CBC Radio host helps his dad get out of a retirement rut
Trevor Dineen shares what it was like bringing his father to a 'Men's Shed' for the very first time
By Now or Never host Trevor Dineen
Do you want to play a fun game?
It's called: 'Can You Guess Where My Dad Is Right Now?', and to be clear, I specifically mean my father, Dave Dineen. I guess this game really isn't that marketable.
You're probably thinking, what a stupid game (which is true but a little rude). But actually, the game is easier than you think. My pops can be found nearly every day sitting in the basement of his house, cozied up to a nice fire, reading a book.
You see, he's retired and that reclining chair is like his Iron Throne. His feet are up. His bowl of peanuts are positioned within arms reach. And he's completely happy.
And to be honest, I'm jealous. I don't think I can retire until 2068, which seems like some made up year in a futuristic movie, so that kind of relaxation seems more like a dream than a reality.
But some days, I miss seeing him out with the guys, laughing and joking around and shooting the proverbial... Well... You know what I mean.
So, I thought, why not see if he'd be interested in joining a men's group and meeting other retired guys?
My mother got really excited, like Drake at a Raptors game excited. I think her exact words were:
"Take him out of the house please!," which was said more lovingly than it comes across in print.
And surprisingly, my dad was game too. But where was I going to take him? That part was simple... We were going to the Men's Shed.
Now just to be clear, it's not an actual shed, because that would be weird.
Instead, the Men's Shed is like a shared version of a home workshop. The one we're visiting in Winnipeg is inside the walls of a community centre. It's a place where retired men can come together to make new friends, socialize, do some woodworking and avoid the isolation, loneliness and depression that sometimes comes with retirement.
Picture the television show Cheers, but instead of a bar with drinks there's power tools and cribbage boards.

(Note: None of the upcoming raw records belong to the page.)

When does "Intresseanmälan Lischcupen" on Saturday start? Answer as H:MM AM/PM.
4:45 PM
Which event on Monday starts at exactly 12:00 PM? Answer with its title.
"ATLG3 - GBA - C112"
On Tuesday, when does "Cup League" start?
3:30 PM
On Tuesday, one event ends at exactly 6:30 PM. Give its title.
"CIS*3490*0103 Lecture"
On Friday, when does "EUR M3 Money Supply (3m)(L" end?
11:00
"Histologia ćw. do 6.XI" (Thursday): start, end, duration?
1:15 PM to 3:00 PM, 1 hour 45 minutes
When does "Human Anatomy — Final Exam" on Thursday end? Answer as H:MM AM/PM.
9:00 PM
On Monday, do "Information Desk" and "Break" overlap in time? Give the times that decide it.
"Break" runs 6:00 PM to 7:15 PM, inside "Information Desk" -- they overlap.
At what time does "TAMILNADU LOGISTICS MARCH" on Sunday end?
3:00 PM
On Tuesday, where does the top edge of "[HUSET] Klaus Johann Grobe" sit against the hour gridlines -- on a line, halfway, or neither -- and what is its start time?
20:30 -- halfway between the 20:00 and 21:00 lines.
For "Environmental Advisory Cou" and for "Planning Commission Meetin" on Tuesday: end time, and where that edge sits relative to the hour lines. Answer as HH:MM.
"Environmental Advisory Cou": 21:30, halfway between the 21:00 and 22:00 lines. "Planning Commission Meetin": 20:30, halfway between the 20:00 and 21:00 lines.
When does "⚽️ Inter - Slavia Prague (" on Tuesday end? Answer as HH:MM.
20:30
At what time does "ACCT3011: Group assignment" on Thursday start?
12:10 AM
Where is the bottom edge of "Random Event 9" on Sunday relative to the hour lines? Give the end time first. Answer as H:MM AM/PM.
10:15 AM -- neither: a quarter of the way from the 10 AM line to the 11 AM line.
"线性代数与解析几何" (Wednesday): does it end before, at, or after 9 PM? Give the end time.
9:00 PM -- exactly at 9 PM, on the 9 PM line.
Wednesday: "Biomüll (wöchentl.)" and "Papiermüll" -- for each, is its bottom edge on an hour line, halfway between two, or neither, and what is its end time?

The whole thing started in Australia (as all great things do, like the koala) but has grown to have over 2,000 chapters around the world, with dozens set up across Canada.
As we walked up to the front doors of the building, I was nervous.
It was like this weird Freaky Friday role-reversal moment where it felt like I was dropping my dad off for his first day of school and all I wanted was for him to make friends and not have his lunch money stolen.
And it turns out, making friends is exactly what he did.
The second he walked in there, he was greeted like an old friend. A man named Fred bonded with him over similar authors they like to read. Doug talked to him about thread and needle work. Tom gave him a tour of the woodworking shop (where I think my father actually drooled). Ted showed him the walking stick he made and Dean offered to teach him everything he knows about carving.
Everyone was laughing and joking and my father was right in his element. Sitting back and watching it all, it was nice seeing him find something that a good book can never offer: camaraderie.
After a couple of hours, my dad grabbed one of the long tree branches that was lying beside the table and told everyone he would be back next week to start learning how to carve.
I was glad, because for a second, I thought he was just stealing.
So after shaking a few hands, and hearing "Bye Dave!" from almost everyone, we got back into the car and drove off.
My dad smiled the whole way home.
So what did I learn from being my father's friendship wingman? I think the greatest television show theme song of all time sums it up best.
(Cue the music.)
Sometimes you want to go where everybody knows your name. And they're always glad you came.
You want to be where you can see our troubles are all the same.
You want to go where everybody knows your name.